▶ **WRITTEN REQUEST**: Convert every line in the records below into a JSON list of strings, one string per line, and leave out any blank lines.

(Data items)
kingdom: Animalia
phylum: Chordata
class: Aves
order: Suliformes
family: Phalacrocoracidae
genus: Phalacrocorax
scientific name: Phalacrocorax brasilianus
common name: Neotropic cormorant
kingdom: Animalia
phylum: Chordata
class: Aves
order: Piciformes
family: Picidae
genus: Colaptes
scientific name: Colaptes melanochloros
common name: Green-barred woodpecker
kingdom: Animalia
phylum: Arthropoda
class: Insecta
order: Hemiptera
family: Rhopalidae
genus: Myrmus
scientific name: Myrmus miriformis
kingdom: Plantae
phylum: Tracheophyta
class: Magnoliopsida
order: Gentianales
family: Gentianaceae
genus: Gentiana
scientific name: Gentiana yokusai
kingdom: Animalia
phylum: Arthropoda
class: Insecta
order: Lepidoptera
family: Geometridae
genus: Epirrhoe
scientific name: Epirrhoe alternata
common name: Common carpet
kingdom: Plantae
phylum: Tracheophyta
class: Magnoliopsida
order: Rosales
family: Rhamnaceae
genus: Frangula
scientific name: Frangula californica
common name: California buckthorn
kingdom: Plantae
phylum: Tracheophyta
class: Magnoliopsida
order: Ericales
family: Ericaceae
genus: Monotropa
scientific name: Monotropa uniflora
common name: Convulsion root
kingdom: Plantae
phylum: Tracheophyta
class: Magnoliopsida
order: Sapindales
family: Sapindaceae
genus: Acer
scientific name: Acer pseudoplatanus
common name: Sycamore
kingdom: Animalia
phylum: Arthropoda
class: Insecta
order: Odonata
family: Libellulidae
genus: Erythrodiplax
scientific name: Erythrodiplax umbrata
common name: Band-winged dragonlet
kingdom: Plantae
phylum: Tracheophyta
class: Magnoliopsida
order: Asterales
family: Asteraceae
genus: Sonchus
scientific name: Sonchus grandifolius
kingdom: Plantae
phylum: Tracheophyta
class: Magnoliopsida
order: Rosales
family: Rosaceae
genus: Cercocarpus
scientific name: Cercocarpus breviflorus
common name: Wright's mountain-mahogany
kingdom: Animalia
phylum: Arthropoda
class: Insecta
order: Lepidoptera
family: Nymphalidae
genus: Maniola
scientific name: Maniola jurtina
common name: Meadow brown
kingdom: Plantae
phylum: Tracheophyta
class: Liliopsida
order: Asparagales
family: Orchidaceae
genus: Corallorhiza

▶ **TASK RESPONSE**:
[
  "kingdom: Animalia",
  "phylum: Chordata",
  "class: Aves",
  "order: Suliformes",
  "family: Phalacrocoracidae",
  "genus: Phalacrocorax",
  "scientific name: Phalacrocorax brasilianus",
  "common name: Neotropic cormorant",
  "kingdom: Animalia",
  "phylum: Chordata",
  "class: Aves",
  "order: Piciformes",
  "family: Picidae",
  "genus: Colaptes",
  "scientific name: Colaptes melanochloros",
  "common name: Green-barred woodpecker",
  "kingdom: Animalia",
  "phylum: Arthropoda",
  "class: Insecta",
  "order: Hemiptera",
  "family: Rhopalidae",
  "genus: Myrmus",
  "scientific name: Myrmus miriformis",
  "kingdom: Plantae",
  "phylum: Tracheophyta",
  "class: Magnoliopsida",
  "order: Gentianales",
  "family: Gentianaceae",
  "genus: Gentiana",
  "scientific name: Gentiana yokusai",
  "kingdom: Animalia",
  "phylum: Arthropoda",
  "class: Insecta",
  "order: Lepidoptera",
  "family: Geometridae",
  "genus: Epirrhoe",
  "scientific name: Epirrhoe alternata",
  "common name: Common carpet",
  "kingdom: Plantae",
  "phylum: Tracheophyta",
  "class: Magnoliopsida",
  "order: Rosales",
  "family: Rhamnaceae",
  "genus: Frangula",
  "scientific name: Frangula californica",
  "common name: California buckthorn",
  "kingdom: Plantae",
  "phylum: Tracheophyta",
  "class: Magnoliopsida",
  "order: Ericales",
  "family: Ericaceae",
  "genus: Monotropa",
  "scientific name: Monotropa uniflora",
  "common name: Convulsion root",
  "kingdom: Plantae",
  "phylum: Tracheophyta",
  "class: Magnoliopsida",
  "order: Sapindales",
  "family: Sapindaceae",
  "genus: Acer",
  "scientific name: Acer pseudoplatanus",
  "common name: Sycamore",
  "kingdom: Animalia",
  "phylum: Arthropoda",
  "class: Insecta",
  "order: Odonata",
  "family: Libellulidae",
  "genus: Erythrodiplax",
  "scientific name: Erythrodiplax umbrata",
  "common name: Band-winged dragonlet",
  "kingdom: Plantae",
  "phylum: Tracheophyta",
  "class: Magnoliopsida",
  "order: Asterales",
  "family: Asteraceae",
  "genus: Sonchus",
  "scientific name: Sonchus grandifolius",
  "kingdom: Plantae",
  "phylum: Tracheophyta",
  "class: Magnoliopsida",
  "order: Rosales",
  "family: Rosaceae",
  "genus: Cercocarpus",
  "scientific name: Cercocarpus breviflorus",
  "common name: Wright's mountain-mahogany",
  "kingdom: Animalia",
  "phylum: Arthropoda",
  "class: Insecta",
  "order: Lepidoptera",
  "family: Nymphalidae",
  "genus: Maniola",
  "scientific name: Maniola jurtina",
  "common name: Meadow brown",
  "kingdom: Plantae",
  "phylum: Tracheophyta",
  "class: Liliopsida",
  "order: Asparagales",
  "family: Orchidaceae",
  "genus: Corallorhiza"
]